City in Bono Region, Ghana

Sunyani (/sʌ'ŋjə'eɪ/) is a city and the capital of the Sunyani Municipal District and the Bono Region of Ghana. The city is located about 105 mi northwest of Kumasi and 300 mi from Accra. It is the sixth-largest city in the country as of the 2010 census, with a population of 75,366 people. Ethnic groups such as the Akan, Northerner, Ewe, and Ga-Adangbe resided in the city along with others. As of 2024, the mayor of the municipality was Ansu Kumi.

Sunyani's economy is largely agrarian, with the city known for its growing cocoa bean production. The city is home to the Roman Catholic Diocese of Sunyani which is under Bishop Matthew Kwasi Gyamfi. Sunyani is also home to many educational institutions, such as the Sunyani Technical University and the University of Energy and Natural Resources.

== Etymology ==
Sunyani is a corrupted form of the Akan word Sonnwae. Sunyani comes from the Akan word Osono, which means "elephant".

== History ==
Historically, Sunyani was a popular camping ground for elephant hunters during the late 19th century. In 1924, the British set up a district headquarters in the city and with the construction of a road between it and Kumasi, Sunyani became an economic hub.

== Geography ==
Sunyani is located at (7.333333, -2.333333), approximately 105 mi southwest of Kumasi and 300 mi away from Accra. The city have an average elevation of 308 m.

=== Municipality area ===
The city is located in the Sunyani Municipal District which covered a land area of 506.7 sqkm. The municipality bordered the Sunyani West District from the north, the Dormaa East District towards the west, the Asutifi North District from the south and the Tano North District towards the southeast.
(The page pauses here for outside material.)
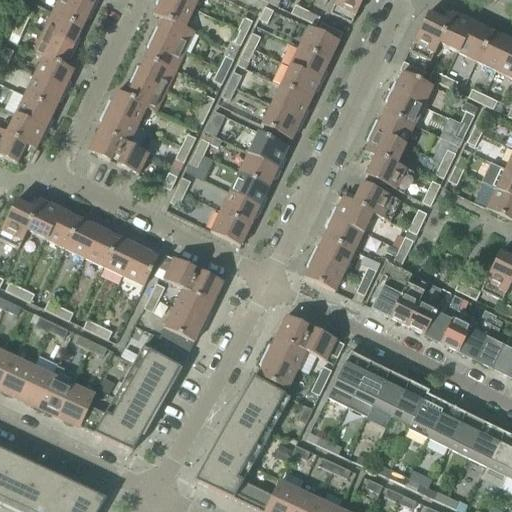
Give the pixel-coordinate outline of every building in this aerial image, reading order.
[(68,0),(58,0),(50,16),(81,30),(84,22),(89,22),(93,12),(68,0)] [(68,0),(93,12),(98,2),(96,0),(68,0)] [(156,9),(153,17),(192,36),(193,35),(183,30),(192,12),(166,0),(156,0),(154,6),(156,9)] [(166,0),(192,12),(197,0),(166,0)] [(277,0),(265,0),(263,4),(276,10),(280,1),(277,0)] [(336,0),(328,16),(350,26),(362,0),(336,0)] [(289,16),(302,22),(306,14),(294,8),(289,16)] [(258,22),(266,26),(272,14),(264,9),(258,22)] [(21,11),(16,24),(24,28),(30,15),(21,11)] [(429,64),(437,47),(452,16),(446,13),(441,23),(426,16),(407,54),(429,64)] [(306,14),(302,22),(314,28),(318,20),(307,14),(306,14)] [(50,16),(41,35),(74,52),(79,42),(77,38),(81,30),(50,16)] [(437,47),(456,55),(472,22),(462,17),(458,20),(452,16),(437,47)] [(155,29),(150,39),(183,55),(192,36),(153,17),(152,18),(162,22),(159,29),(155,29)] [(242,21),(236,33),(245,37),(251,25),(242,21)] [(456,55),(475,65),(490,35),(482,31),(482,27),(472,22),(456,55)] [(24,28),(16,24),(10,36),(19,40),(24,28)] [(316,34),(337,44),(341,36),(320,26),(316,34)] [(307,30),(297,50),(327,65),(331,57),(335,57),(341,46),(337,44),(316,34),(307,30)] [(229,43),(225,52),(235,57),(245,37),(236,33),(230,45),(230,44),(229,43)] [(41,35),(32,55),(72,74),(72,73),(62,69),(66,62),(70,62),(74,52),(41,35)] [(475,65),(495,74),(511,41),(501,36),(497,38),(490,35),(475,65)] [(251,36),(245,48),(253,51),(254,52),(259,40),(251,36)] [(147,53),(144,61),(174,75),(183,55),(150,39),(145,49),(147,53)] [(495,74),(511,82),(511,41),(495,74)] [(245,48),(236,67),(244,71),(253,51),(245,48)] [(3,50),(0,57),(0,63),(6,67),(12,54),(3,50)] [(297,50),(289,68),(322,85),(326,76),(324,72),(327,65),(297,50)] [(223,60),(217,72),(226,76),(235,57),(225,52),(221,60),(223,60)] [(41,61),(32,79),(65,95),(70,85),(68,82),(72,74),(32,55),(31,56),(41,61)] [(136,69),(131,79),(164,95),(174,75),(144,61),(140,69),(136,69)] [(398,73),(401,75),(420,83),(424,75),(402,65),(398,73)] [(236,67),(226,86),(235,90),(242,94),(252,75),(244,71),(236,67)] [(289,68),(279,89),(309,103),(313,96),(317,95),(322,85),(289,68)] [(226,76),(217,72),(211,84),(220,88),(226,76)] [(428,82),(440,88),(444,79),(432,73),(428,82)] [(393,84),(388,93),(422,109),(432,89),(420,83),(401,75),(397,83),(393,84)] [(32,79),(23,99),(53,113),(57,106),(61,105),(65,95),(32,79)] [(116,94),(115,96),(155,115),(164,95),(131,79),(126,89),(128,92),(125,99),(116,94)] [(444,79),(440,88),(453,94),(457,85),(444,79)] [(235,90),(226,86),(220,100),(228,104),(235,90)] [(279,89),(269,108),(303,124),(308,115),(305,111),(309,103),(279,89)] [(467,101),(479,107),(483,98),(471,92),(467,101)] [(386,107),(382,115),(412,129),(422,109),(388,93),(383,104),(386,107)] [(107,103),(103,113),(136,129),(145,111),(155,115),(115,96),(111,103),(107,103)] [(483,98),(479,107),(492,113),(496,104),(483,98)] [(23,99),(13,118),(47,134),(51,125),(49,121),(53,113),(23,99)] [(204,99),(198,111),(207,115),(213,103),(204,99)] [(477,111),(464,104),(460,112),(465,114),(473,118),(477,111)] [(303,124),(269,108),(260,129),(290,143),(294,135),(298,134),(303,124)] [(207,115),(198,111),(192,124),(201,128),(207,115)] [(100,126),(97,133),(122,145),(127,147),(138,153),(146,135),(136,130),(136,129),(103,113),(98,123),(100,126)] [(465,114),(459,127),(467,131),(473,118),(465,114)] [(374,123),(370,132),(403,148),(412,129),(382,115),(379,122),(374,123)] [(13,118),(4,136),(35,151),(38,144),(42,144),(47,134),(13,118)] [(477,121),(471,133),(480,137),(486,125),(477,121)] [(206,128),(203,134),(212,138),(214,139),(217,131),(207,126),(206,128)] [(467,131),(459,127),(452,139),(461,143),(467,131)] [(367,146),(364,153),(394,167),(403,148),(370,132),(365,143),(367,146)] [(111,158),(115,160),(122,145),(97,133),(87,154),(108,165),(111,158)] [(480,137),(471,133),(465,146),(474,150),(480,137)] [(35,151),(4,136),(0,134),(0,160),(15,168),(22,153),(32,157),(35,151)] [(203,134),(193,154),(202,159),(208,146),(217,150),(220,143),(211,139),(212,138),(203,134)] [(256,136),(247,156),(280,172),(285,162),(282,159),(286,150),(256,136)] [(186,138),(180,150),(188,154),(194,142),(186,138)] [(122,145),(115,160),(118,162),(115,168),(137,178),(147,157),(138,153),(127,147),(122,145)] [(188,154),(180,150),(174,162),(182,167),(188,154)] [(394,167),(364,153),(361,159),(371,164),(364,179),(402,197),(412,176),(394,167)] [(446,153),(440,166),(448,170),(454,157),(446,153)] [(202,159),(193,154),(187,167),(192,169),(196,171),(202,159)] [(511,154),(503,173),(511,177),(511,154)] [(247,156),(237,175),(268,189),(271,182),(275,182),(280,172),(247,156)] [(458,159),(452,172),(461,176),(467,163),(458,159)] [(448,170),(440,166),(434,178),(442,182),(448,170)] [(491,167),(481,186),(482,186),(494,192),(511,200),(511,177),(503,173),(491,167)] [(461,176),(452,172),(446,184),(455,188),(461,176)] [(237,175),(228,195),(261,211),(266,201),(264,198),(268,189),(237,175)] [(167,176),(160,189),(160,190),(169,194),(175,180),(167,176)] [(180,181),(174,193),(183,197),(189,185),(180,181)] [(431,184),(425,195),(434,199),(439,188),(431,184)] [(340,202),(371,217),(388,225),(399,204),(360,186),(353,201),(343,196),(340,202)] [(482,186),(472,206),(511,225),(511,200),(494,192),(482,186)] [(183,197),(174,193),(168,206),(177,210),(183,197)] [(228,195),(218,215),(249,229),(252,221),(256,221),(261,211),(228,195)] [(434,199),(425,195),(420,206),(429,210),(434,199)] [(0,243),(17,252),(25,234),(41,204),(33,201),(29,210),(14,203),(0,231),(0,243)] [(333,209),(328,219),(362,235),(371,217),(340,202),(337,209),(333,209)] [(25,234),(43,242),(60,209),(50,205),(46,207),(41,204),(25,234)] [(43,242),(62,251),(78,222),(70,218),(70,214),(60,209),(43,242)] [(417,213),(412,224),(420,228),(425,217),(417,213)] [(249,229),(218,215),(209,235),(239,249),(249,229)] [(326,233),(322,240),(352,255),(362,235),(328,219),(323,229),(326,233)] [(62,251),(83,261),(99,228),(89,223),(85,226),(78,222),(62,251)] [(420,228),(412,224),(406,234),(415,238),(420,228)] [(83,261),(102,271),(117,241),(109,237),(109,233),(99,228),(83,261)] [(314,248),(309,259),(343,275),(352,255),(322,240),(319,248),(314,248)] [(403,240),(397,253),(406,257),(412,244),(403,240)] [(102,271),(122,280),(138,247),(128,242),(124,244),(117,241),(102,271)] [(138,247),(122,280),(142,290),(156,260),(148,256),(148,251),(138,247)] [(384,255),(393,259),(396,253),(387,249),(384,255)] [(406,257),(397,253),(391,265),(400,269),(406,257)] [(501,304),(509,286),(508,285),(511,276),(511,262),(497,255),(479,293),(501,304)] [(161,283),(181,292),(186,295),(193,280),(190,279),(193,272),(172,261),(171,262),(164,258),(157,272),(165,275),(161,283)] [(343,275),(309,259),(305,268),(307,272),(303,280),(333,295),(343,275)] [(369,312),(389,321),(405,287),(409,278),(384,266),(379,276),(386,280),(382,289),(380,289),(369,312)] [(366,271),(360,283),(369,287),(375,275),(366,271)] [(158,281),(161,283),(165,275),(157,272),(154,279),(158,281)] [(197,282),(193,280),(186,295),(211,307),(221,285),(200,275),(197,282)] [(369,287),(360,283),(354,296),(363,300),(369,287)] [(389,321),(405,329),(426,286),(419,283),(415,292),(405,287),(389,321)] [(453,293),(475,304),(479,295),(458,285),(453,293)] [(4,294),(16,300),(20,292),(8,286),(4,294)] [(405,329),(422,337),(433,315),(422,310),(428,298),(435,302),(439,293),(426,286),(405,329)] [(155,287),(148,299),(157,304),(163,291),(155,287)] [(20,292),(16,300),(28,306),(33,298),(20,292)] [(181,292),(172,311),(206,327),(210,317),(208,313),(211,307),(186,295),(181,292)] [(157,304),(148,299),(142,312),(151,316),(157,304)] [(422,337),(440,346),(461,302),(460,302),(460,303),(453,299),(443,320),(433,315),(422,337)] [(462,302),(440,346),(457,355),(468,332),(467,332),(472,322),(461,316),(466,305),(462,302)] [(5,304),(1,313),(15,319),(19,311),(5,304)] [(43,313),(55,319),(59,311),(47,305),(43,313)] [(502,317),(511,321),(511,311),(506,308),(502,317)] [(59,311),(55,319),(67,325),(71,316),(59,311)] [(206,327),(172,311),(162,331),(163,331),(158,341),(162,343),(187,355),(188,355),(192,345),(193,345),(196,337),(201,336),(206,327)] [(457,355),(474,363),(495,320),(483,314),(478,324),(482,326),(477,337),(468,332),(457,355)] [(285,319),(274,340),(299,352),(306,337),(303,335),(306,329),(285,319)] [(495,320),(474,363),(491,372),(502,349),(508,337),(504,335),(498,347),(492,344),(503,322),(495,319),(495,320)] [(34,328),(48,335),(52,327),(38,320),(34,328)] [(81,332),(94,338),(98,329),(86,323),(81,332)] [(52,327),(48,335),(62,342),(66,333),(52,327)] [(491,372),(508,380),(511,372),(511,327),(509,333),(511,334),(511,352),(511,353),(502,349),(491,372)] [(98,329),(94,338),(106,344),(110,335),(98,329)] [(310,339),(306,337),(299,352),(315,360),(324,364),(327,357),(336,361),(342,347),(334,343),(313,332),(310,339)] [(73,347),(87,354),(91,345),(77,338),(73,347)] [(267,347),(262,357),(296,373),(296,372),(306,378),(315,360),(299,352),(274,340),(271,347),(267,347)] [(124,352),(119,359),(132,366),(132,367),(169,387),(178,370),(185,358),(187,355),(162,343),(154,357),(141,350),(136,359),(124,352)] [(91,345),(87,354),(101,360),(105,352),(91,345)] [(326,401),(346,410),(368,365),(348,355),(326,401)] [(0,388),(12,362),(0,356),(0,388)] [(296,373),(262,357),(257,367),(260,370),(256,379),(280,392),(280,391),(286,393),(296,373)] [(32,371),(18,402),(37,411),(52,381),(51,380),(50,380),(55,368),(38,360),(32,371)] [(0,388),(0,394),(18,402),(32,371),(12,362),(0,388)] [(346,410),(365,420),(388,374),(368,365),(346,410)] [(132,367),(122,383),(159,404),(169,387),(132,367)] [(52,381),(37,411),(57,421),(71,390),(71,389),(76,379),(56,369),(51,380),(52,381)] [(321,370),(315,383),(324,387),(330,374),(321,370)] [(365,420),(364,422),(384,431),(390,419),(408,384),(388,374),(365,420)] [(251,380),(242,397),(279,418),(289,401),(251,380)] [(122,383),(113,400),(149,421),(159,404),(122,383)] [(324,387),(315,383),(309,395),(318,399),(324,387)] [(390,419),(409,428),(426,397),(427,394),(408,384),(390,419)] [(77,430),(87,408),(91,399),(91,400),(92,399),(71,390),(57,421),(77,430)] [(242,397),(232,414),(270,435),(279,418),(242,397)] [(407,432),(427,442),(445,407),(426,397),(409,428),(407,432)] [(113,400),(104,416),(103,417),(140,438),(149,421),(113,400)] [(427,442),(447,451),(464,416),(445,407),(427,442)] [(87,408),(77,430),(130,455),(140,438),(103,417),(104,416),(87,408)] [(295,423),(304,427),(310,413),(302,409),(295,423)] [(232,414),(223,431),(260,451),(270,435),(232,414)] [(447,451),(466,461),(483,426),(464,416),(447,451)] [(466,461),(485,470),(502,435),(483,426),(466,461)] [(223,431),(213,447),(250,468),(260,451),(223,431)] [(485,470),(480,481),(499,491),(505,480),(504,480),(511,463),(511,440),(502,435),(485,470)] [(315,448),(325,453),(329,446),(318,441),(315,448)] [(329,446),(325,453),(336,458),(340,451),(329,446)] [(213,447),(204,464),(241,485),(241,484),(250,468),(213,447)] [(308,455),(294,448),(290,457),(304,464),(308,455)] [(43,511),(60,481),(0,453),(0,501),(22,511),(43,511)] [(354,466),(365,471),(368,464),(357,459),(354,466)] [(316,469),(330,476),(334,467),(320,461),(316,469)] [(505,480),(499,491),(511,497),(511,463),(504,480),(505,480)] [(193,484),(252,511),(264,511),(271,498),(241,484),(241,485),(204,464),(193,484)] [(368,464),(365,471),(384,480),(388,473),(368,464)] [(334,467),(330,476),(345,483),(349,474),(334,467)] [(388,473),(384,480),(404,489),(407,482),(388,473)] [(271,498),(264,511),(289,511),(297,495),(296,495),(302,484),(284,475),(279,486),(277,486),(271,498)] [(43,511),(97,511),(104,502),(60,481),(43,511)] [(407,482),(404,489),(423,498),(427,491),(407,482)] [(381,489),(367,483),(363,491),(377,498),(381,489)] [(382,500),(397,507),(401,499),(386,492),(382,500)] [(289,511),(313,511),(317,504),(297,495),(289,511)] [(432,503),(443,508),(446,501),(436,495),(432,503)] [(401,499),(397,507),(407,511),(411,511),(415,505),(401,499)] [(446,501),(443,508),(452,511),(454,511),(457,506),(446,501)]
=== Environmental Issues ===

In cities all across Ghana, including Sunyani, increases in the risks of flooding hazards have placed a strain on existing drainage systems present in the settlements. According to findings from a 2024 study, it suggest that increased precipitation is the main culprit because urban areas situated on flat plains, such as Sunyani, with poor drainage systems are more prone to flooding. They also found that the rapid urbanization as a result of the increase in population is another cause in increase flood risks. Data on flood-prone areas in Sunyani are lackluster at best.

=== Climate ===
The city has a tropical savanna climate (Köppen climate classification Aw), experiencing both rainy and dry seasons retrospectively. Precipitation, on a monthly basis, is about 97.53 mm. The average monthly mean temperatures ranges around 31.24 C while the average monthly minimum temperatures is around 21.46 C. The average monthly relative humidity is about 58.10%. Water bodies that flow through Sunyani are the Tano, Amoma, Kankam, Benu, Yaya and Bisi rivers. Sunyani is located within a moist forested zone, home to many different kinds of tree species. The city is also home to two major forest reserves: the Yaya forest reserve and the Amoma forest reserve.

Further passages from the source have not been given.